Is yt-dlp safe?
https://clawhub.ai/yt-dlp-skill/yt-dlp
This skill is a straightforward wrapper around yt-dlp with no malicious code or prompt injection. However, it presents significant risk for autonomous agents due to yt-dlp's --cookies-from-browser flag (exposing all browser session tokens) and --exec flag (arbitrary command execution), both of which are passed through without restriction via the $@ argument forwarding in download.sh.
Category Scores
Findings (6)
HIGH Browser cookie access via --cookies-from-browser -35 ▶
The skill prominently documents and encourages use of yt-dlp's --cookies-from-browser flag, which reads the user's full browser cookie database. An LLM agent could be trivially prompted to use this flag, exposing session tokens for all authenticated websites (banking, email, social media, etc.) to the yt-dlp process.
HIGH Arbitrary command execution via yt-dlp --exec passthrough -30 ▶
The download.sh script passes all user arguments ($@) directly to yt-dlp. yt-dlp supports --exec and --exec-before-download flags that execute arbitrary shell commands after/before each download. An agent could be prompted to pass these flags, enabling full RCE.

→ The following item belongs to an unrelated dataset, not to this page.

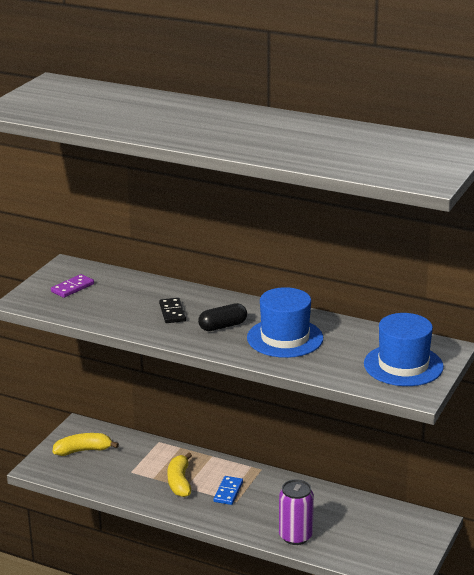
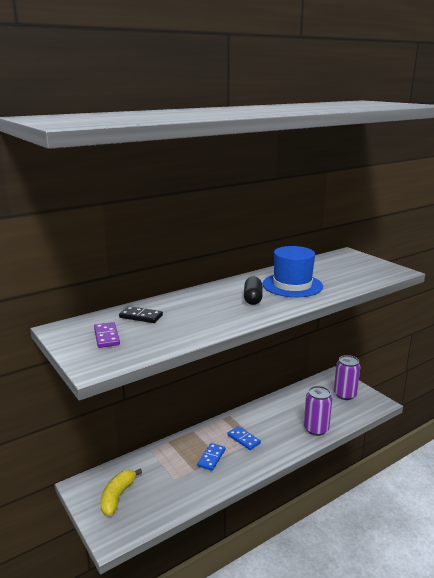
camera: 60 degrees left, 5 degrees down
(172, 312) = (209, 309): black domino -> black domino (141, 316)
(179, 482) = (211, 458): yellow banana -> blue domino
(394, 541) = (345, 394): none -> purple can
(403, 365) = (360, 266): blue hat -> none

MEDIUM Local .venv binary hijack vector -10 ▶
download.sh preferentially executes .venv/bin/yt-dlp if it exists. If an attacker can write to the skill's .venv directory (e.g., via another skill or a directory traversal), they can replace the yt-dlp binary with a malicious one.

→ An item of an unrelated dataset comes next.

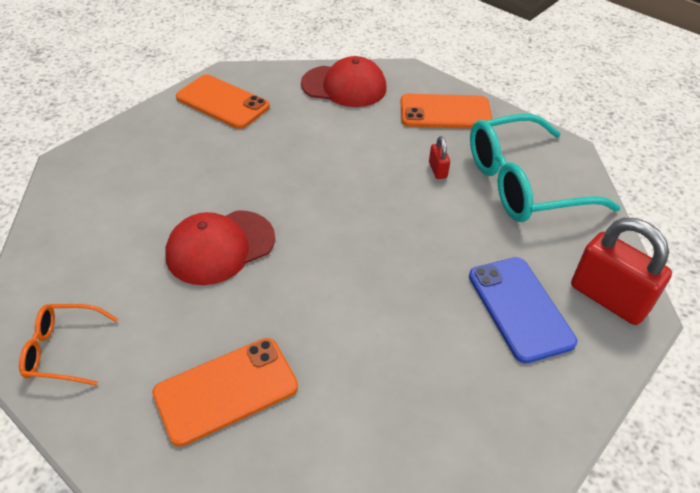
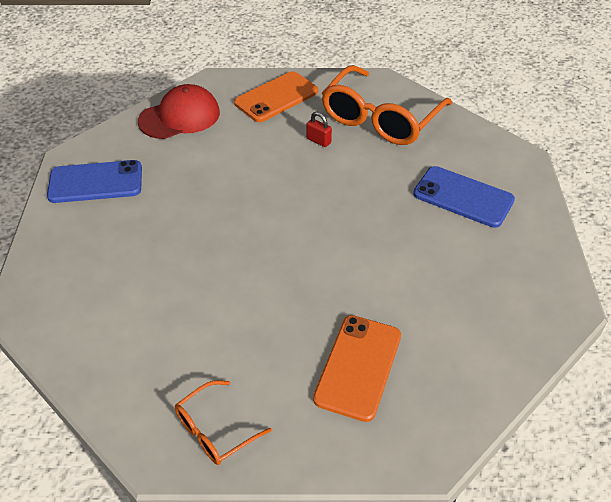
camera: 40 degrees left, 0 degrees up
(220, 247) = (236, 285): red cap -> none
(222, 102) = (95, 182): orange phone -> blue phone
(522, 184) = (380, 119): turquoise glasses -> orange glasses
(608, 298) = (500, 160): red padlock -> none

LOW Unrestricted URL download capability -10 ▶
The skill can download content from any URL, which means an agent could be instructed to fetch content from internal network addresses or use yt-dlp as an SSRF vector to probe internal services.
INFO No prompt injection detected 0 ▶
SKILL.md contains no hidden instructions, persona hijacking, or attempts to manipulate agent behavior. The content is straightforward documentation of yt-dlp usage.
INFO Legitimate tool with dangerous capabilities when autonomous -45 ▶
This skill wraps a legitimate and popular media downloader, but the combination of arbitrary argument passthrough, cookie access, and --exec support creates significant risk when used by an autonomous LLM agent without human oversight.